Records for this task:
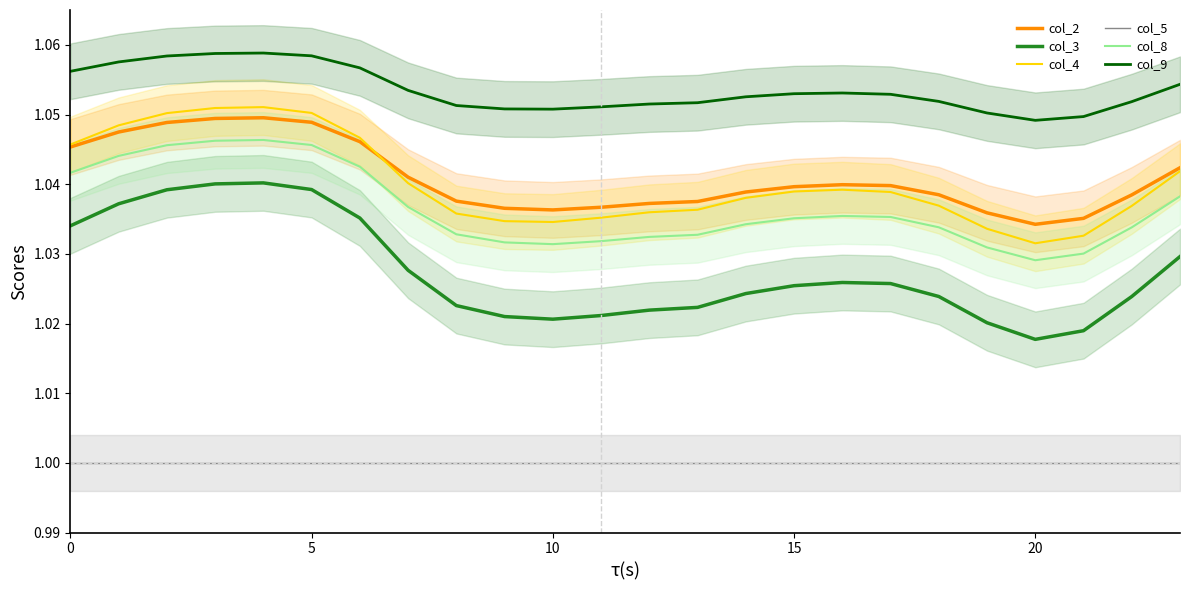

The col_3 series shows 0.5 at 19. True or false?

False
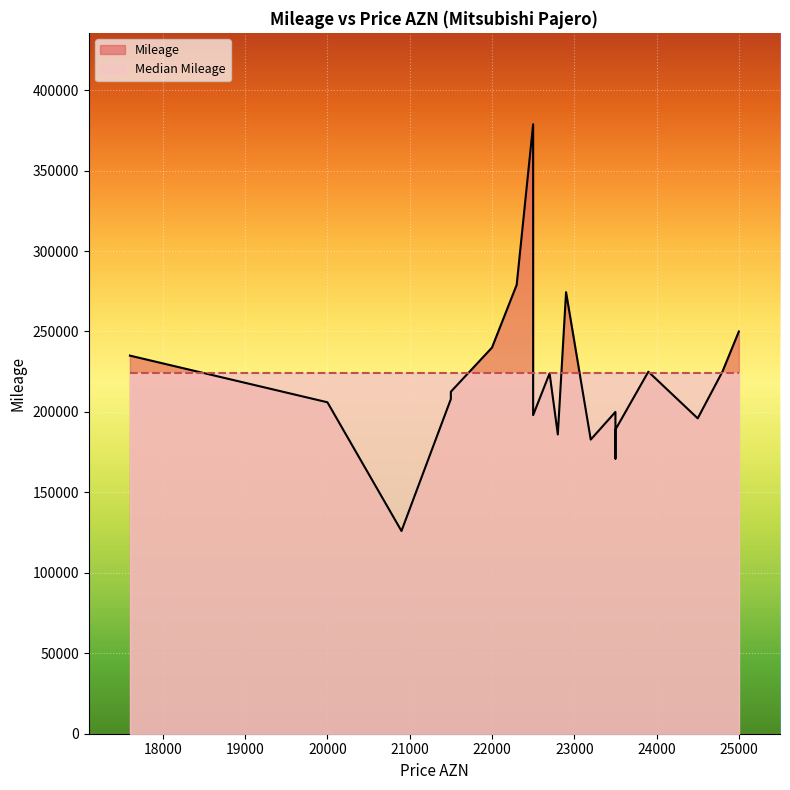

True or false: Mileage and Median Mileage cross at least once.

True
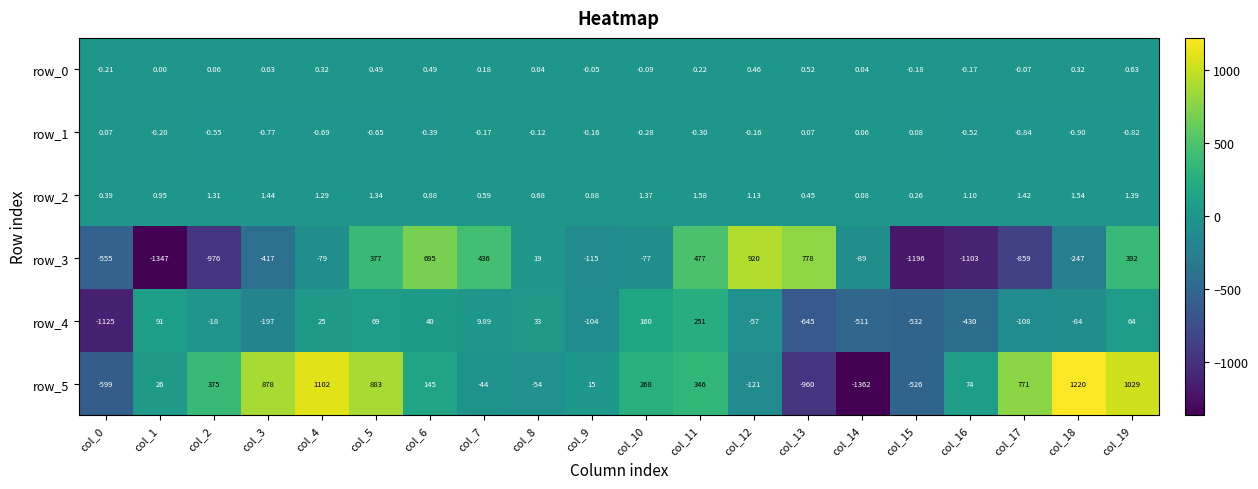

The row_5 series shows 299.9 at col_19. True or false?

False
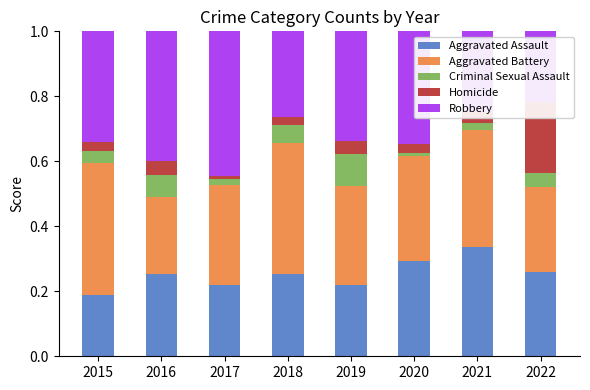

Which series changed the most between 2017 and 2022?

Robbery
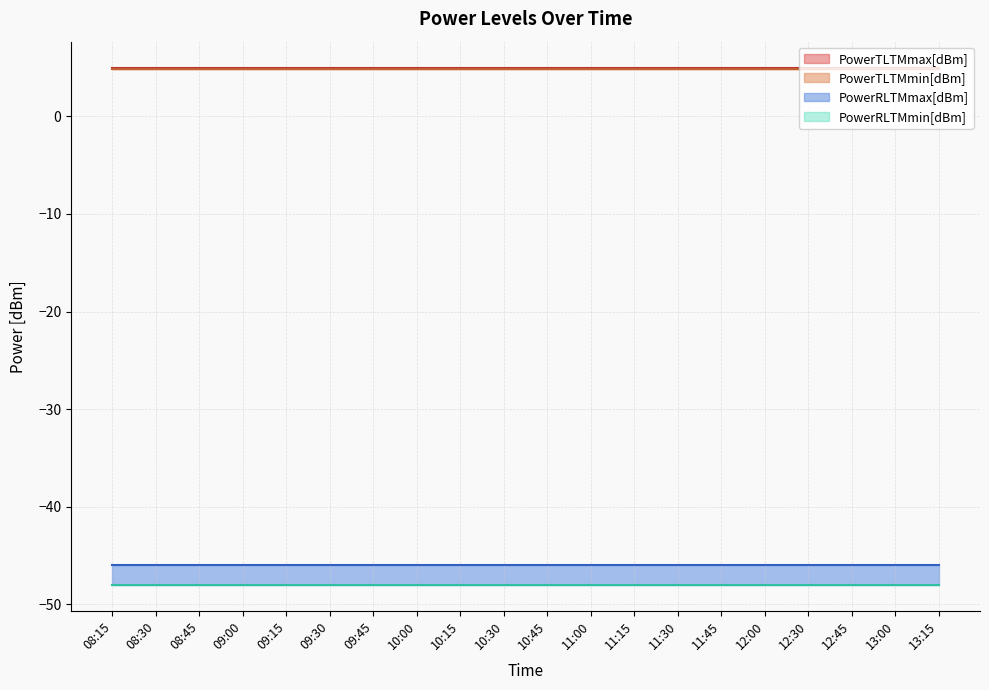

Does the chart display data point markers on the line(s)?

No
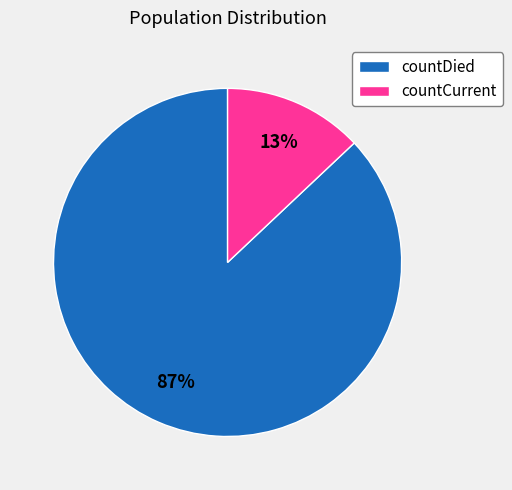

How many slices are in this pie chart?

2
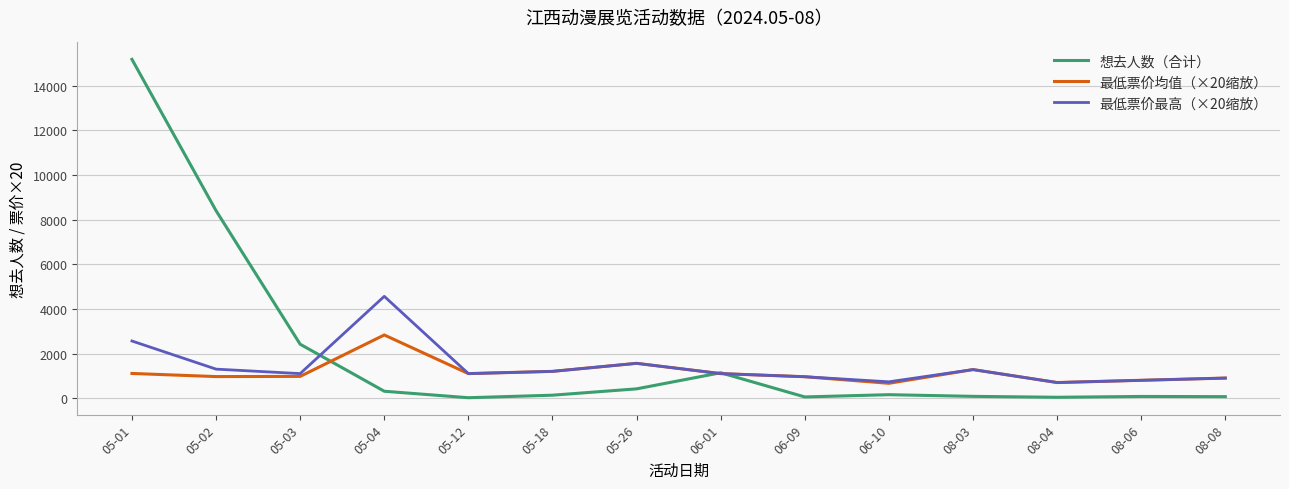

What is the difference between the second highest and second lowest values in the 最低票价均值（×20缩放） series?

860.0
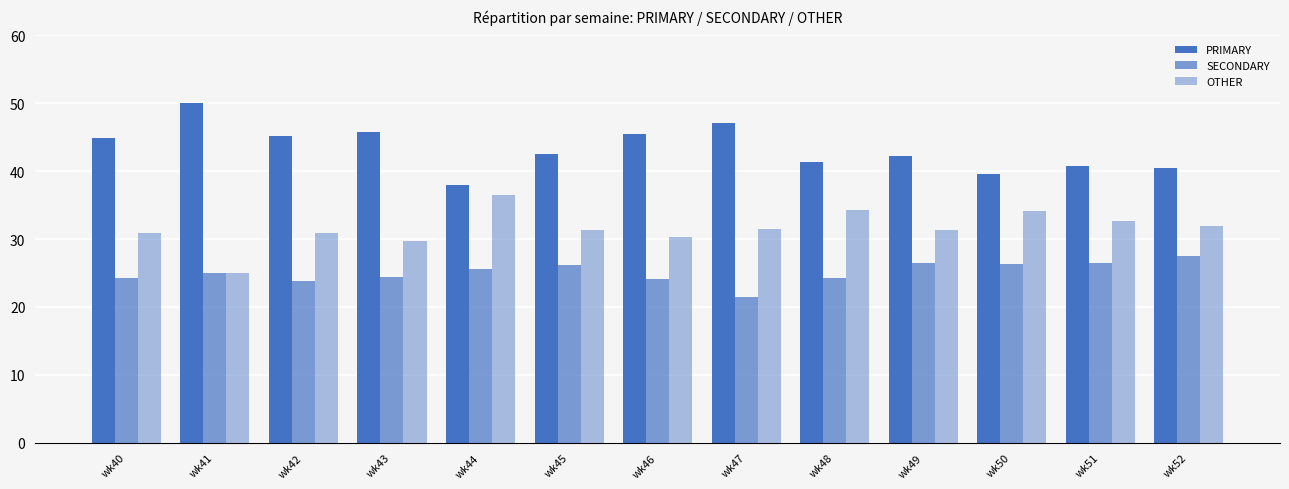

What is the total value across all series at wk49?

100.0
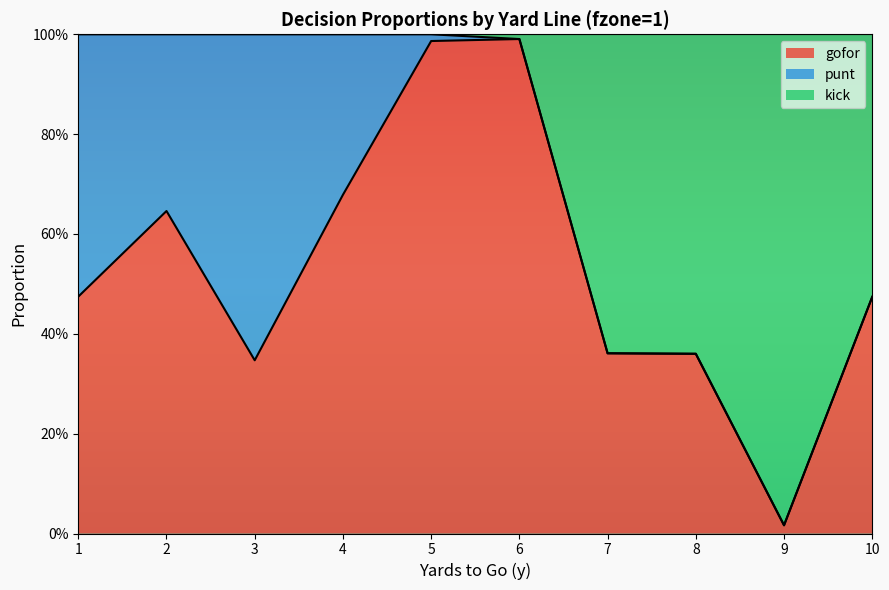

Which series has the widest spread of values?

kick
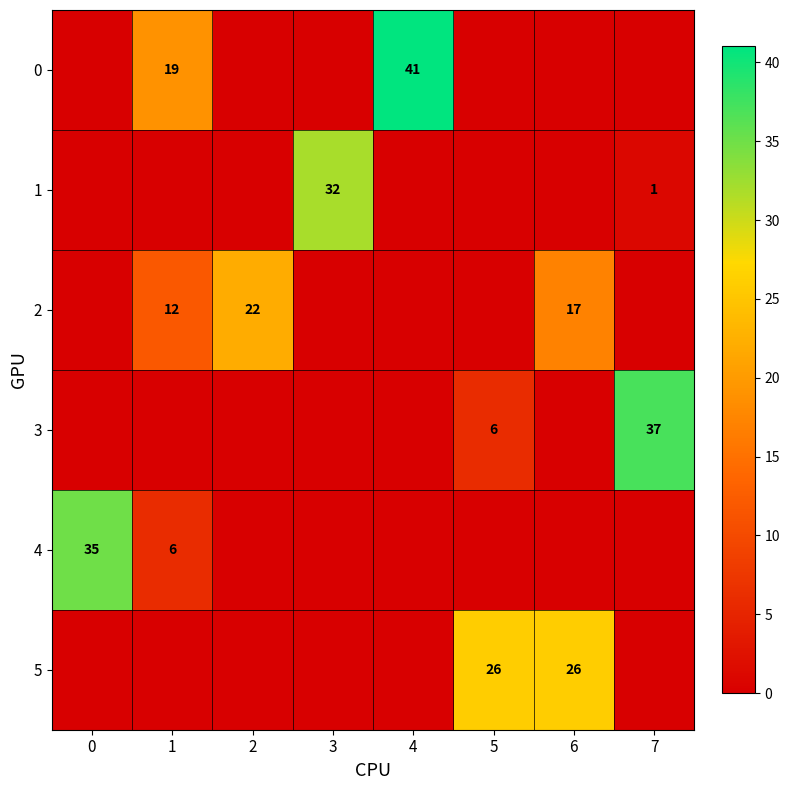

What is the difference between the highest and lowest values at 5?

26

Directions for this task: Lay out the records as a JSON list of strings, one string per line and blank lines dropped, starting at the line containing "What is the difference between the second" and running through the end of the records. Leave the pictures out.

Response box:
[
  "What is the difference between the second highest and second lowest values in the 最低票价均值（×20缩放） series?",
  "860.0",
  "What is the total value across all series at wk49?",
  "100.0",
  "Which series has the widest spread of values?",
  "kick",
  "What is the difference between the highest and lowest values at 5?",
  "26"
]